What is needed: Copy out all lines from the entries below in which "Page" occurs.

───── Exercise inputs ─────

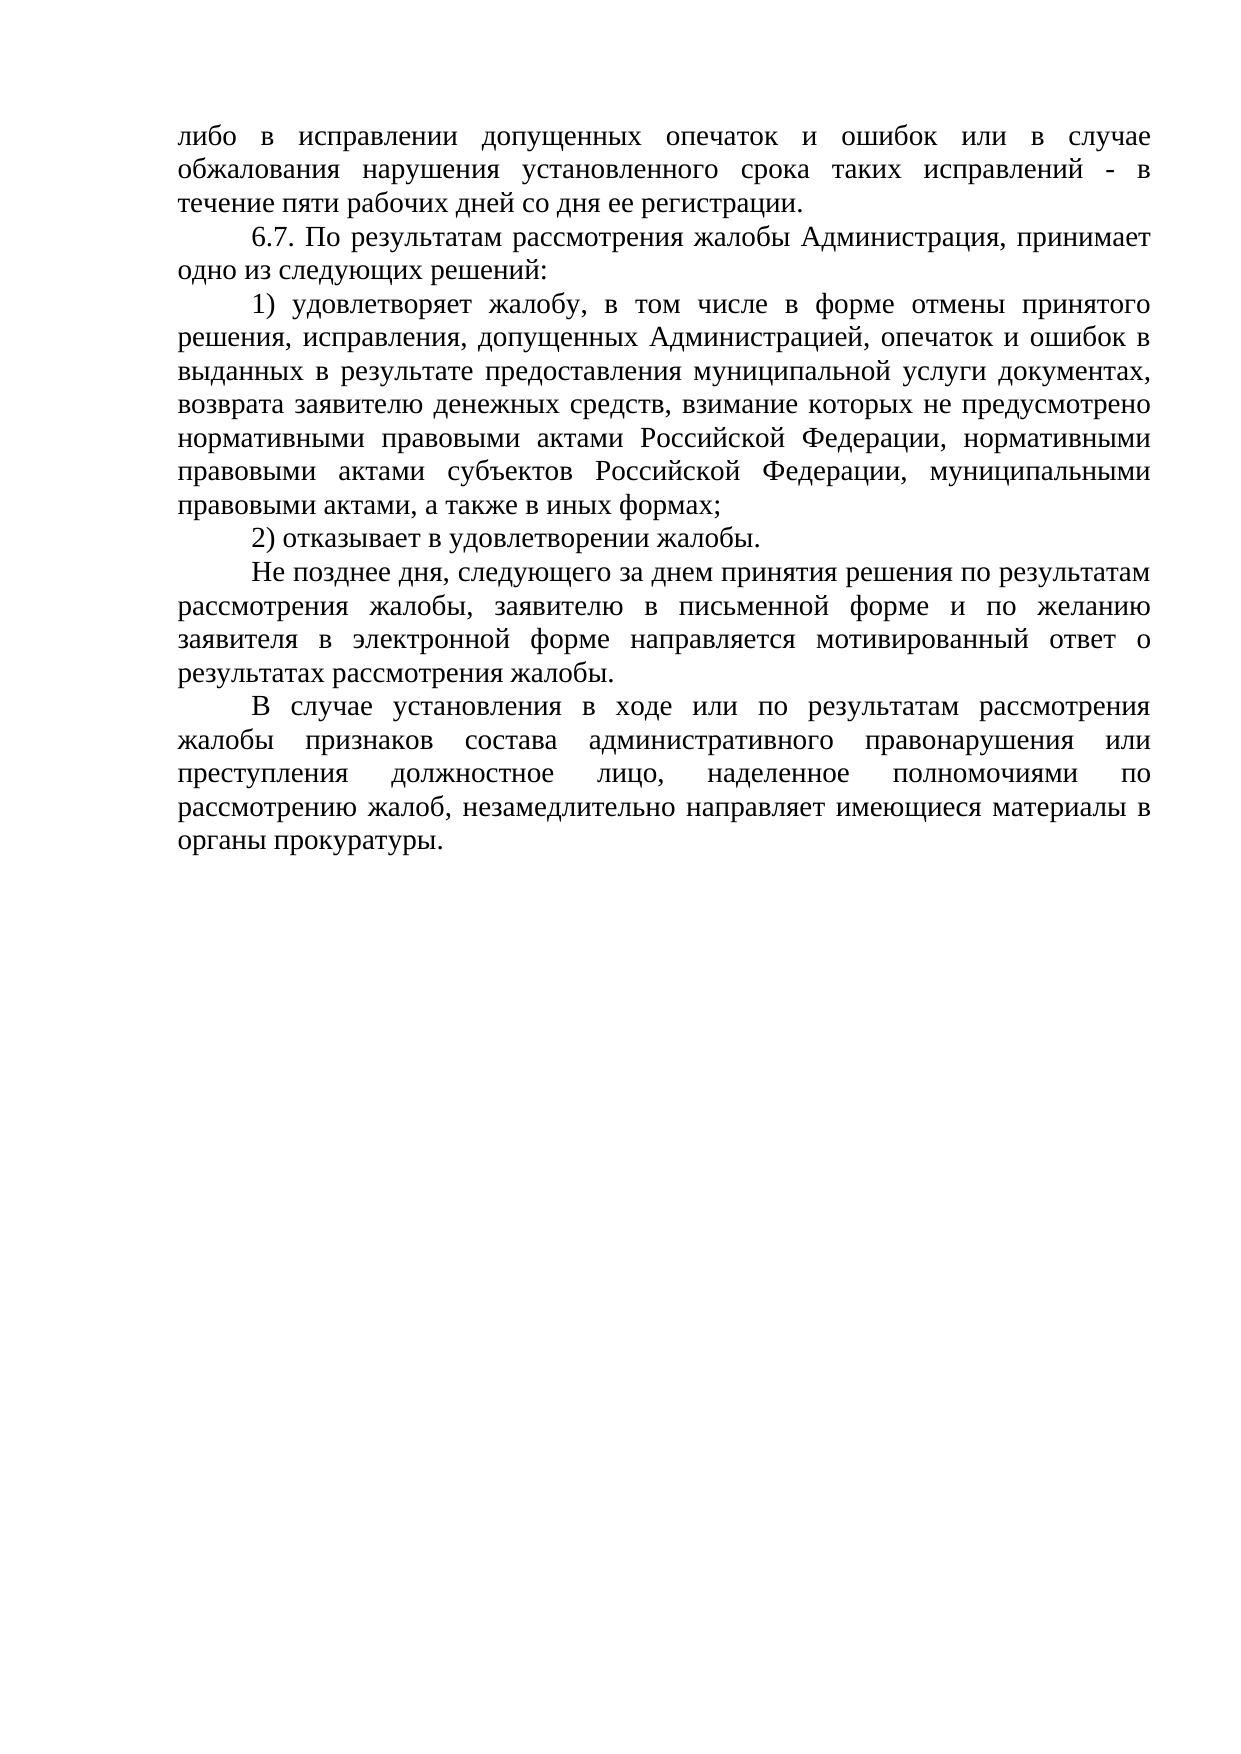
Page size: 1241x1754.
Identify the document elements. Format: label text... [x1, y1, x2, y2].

text 2) отказывает в удовлетворении жалобы. [177, 521, 1152, 554]
text Не позднее дня, следующего за днем принятия решения по результатам рассмотрения жалобы, заявителю в письменной форме и по желанию заявителя в электронной форме направляется мотивированный ответ о результатах рассмотрения жалобы. [177, 554, 1152, 688]
text В случае установления в ходе или по результатам рассмотрения жалобы признаков состава административного правонарушения или преступления должностное лицо, наделенное полномочиями по рассмотрению жалоб, незамедлительно направляет имеющиеся материалы в органы прокуратуры. [177, 688, 1152, 856]
text 6.7. По результатам рассмотрения жалобы Администрация, принимает одно из следующих решений: [177, 219, 1152, 286]
text 1) удовлетворяет жалобу, в том числе в форме отмены принятого решения, исправления, допущенных Администрацией, опечаток и ошибок в выданных в результате предоставления муниципальной услуги документах, возврата заявителю денежных средств, взимание которых не предусмотрено нормативными правовыми актами Российской Федерации, нормативными правовыми актами субъектов Российской Федерации, муниципальными правовыми актами, а также в иных формах; [177, 286, 1152, 521]
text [177, 118, 1152, 219]
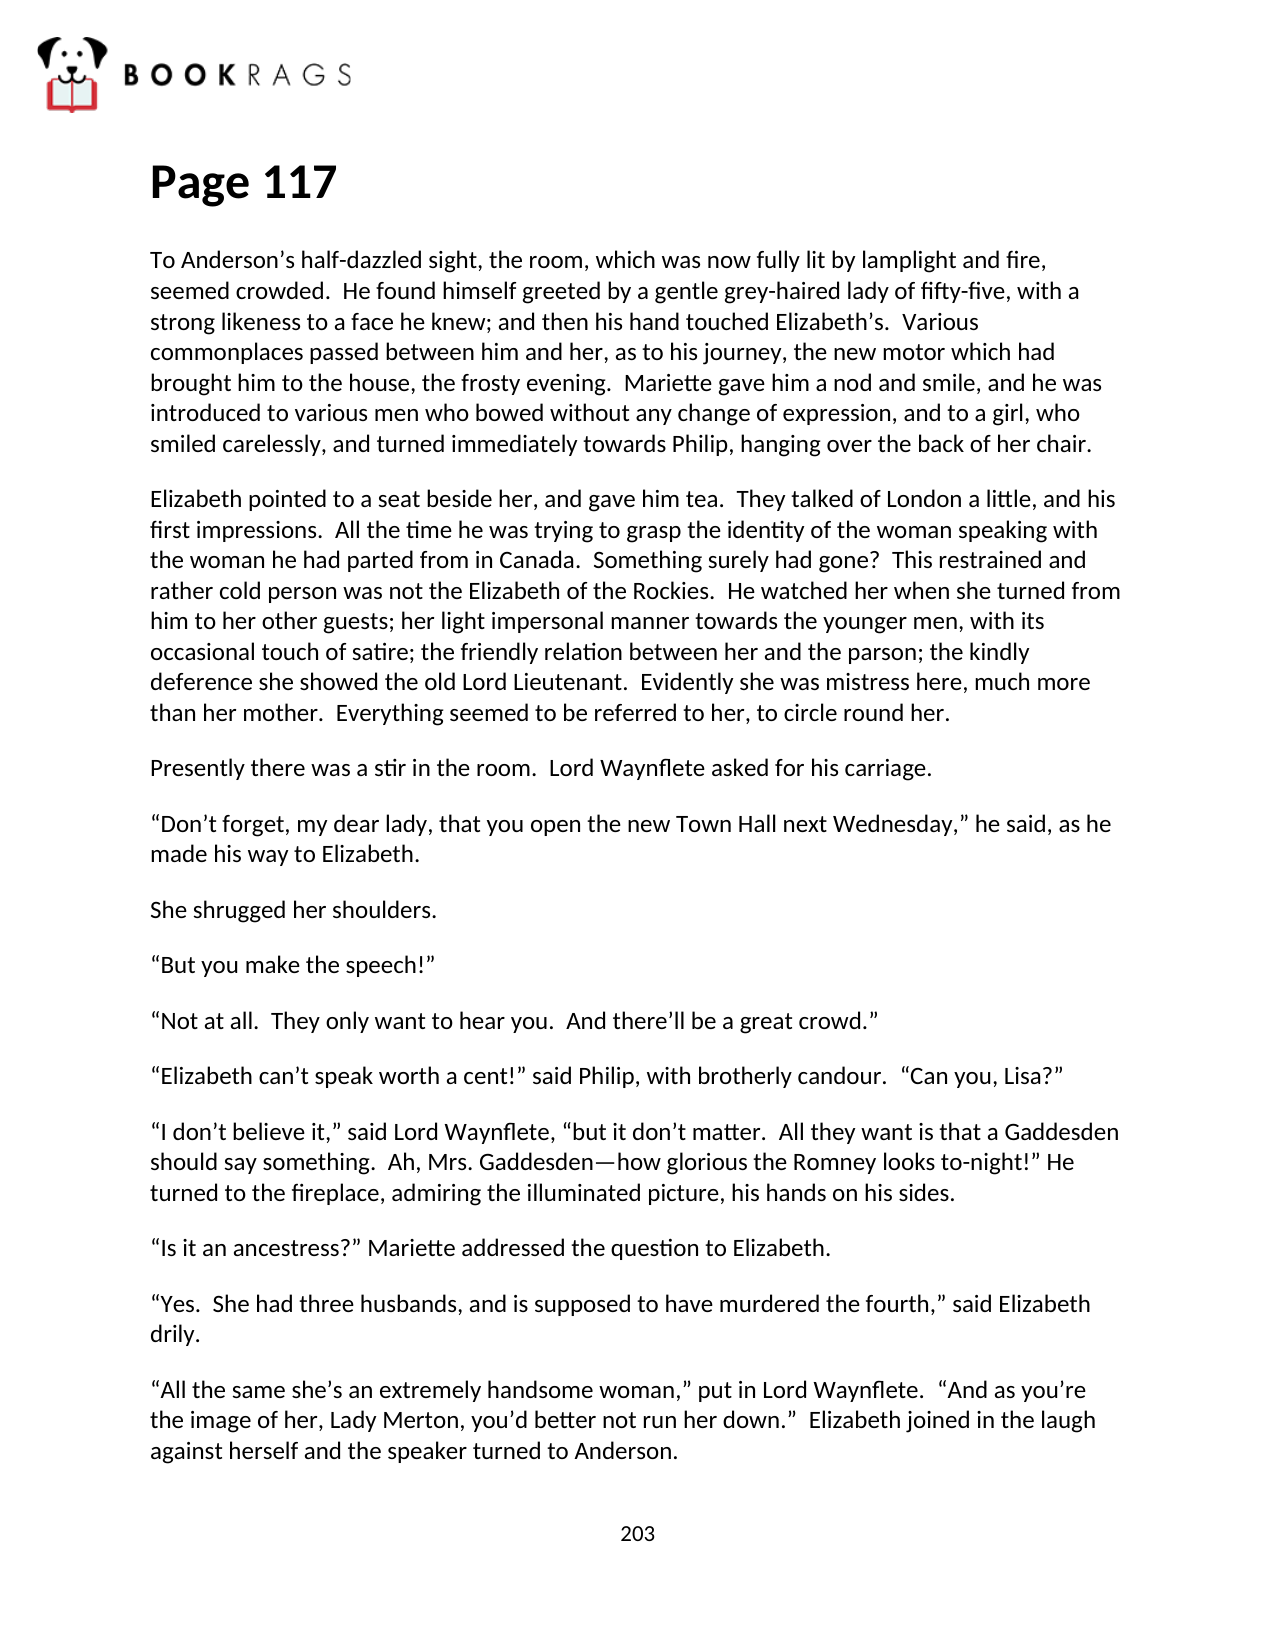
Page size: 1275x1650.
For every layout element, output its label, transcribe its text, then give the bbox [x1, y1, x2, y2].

─────

Output for this exercise:
Page size: 1241x1754.
Page size: 1275x1650.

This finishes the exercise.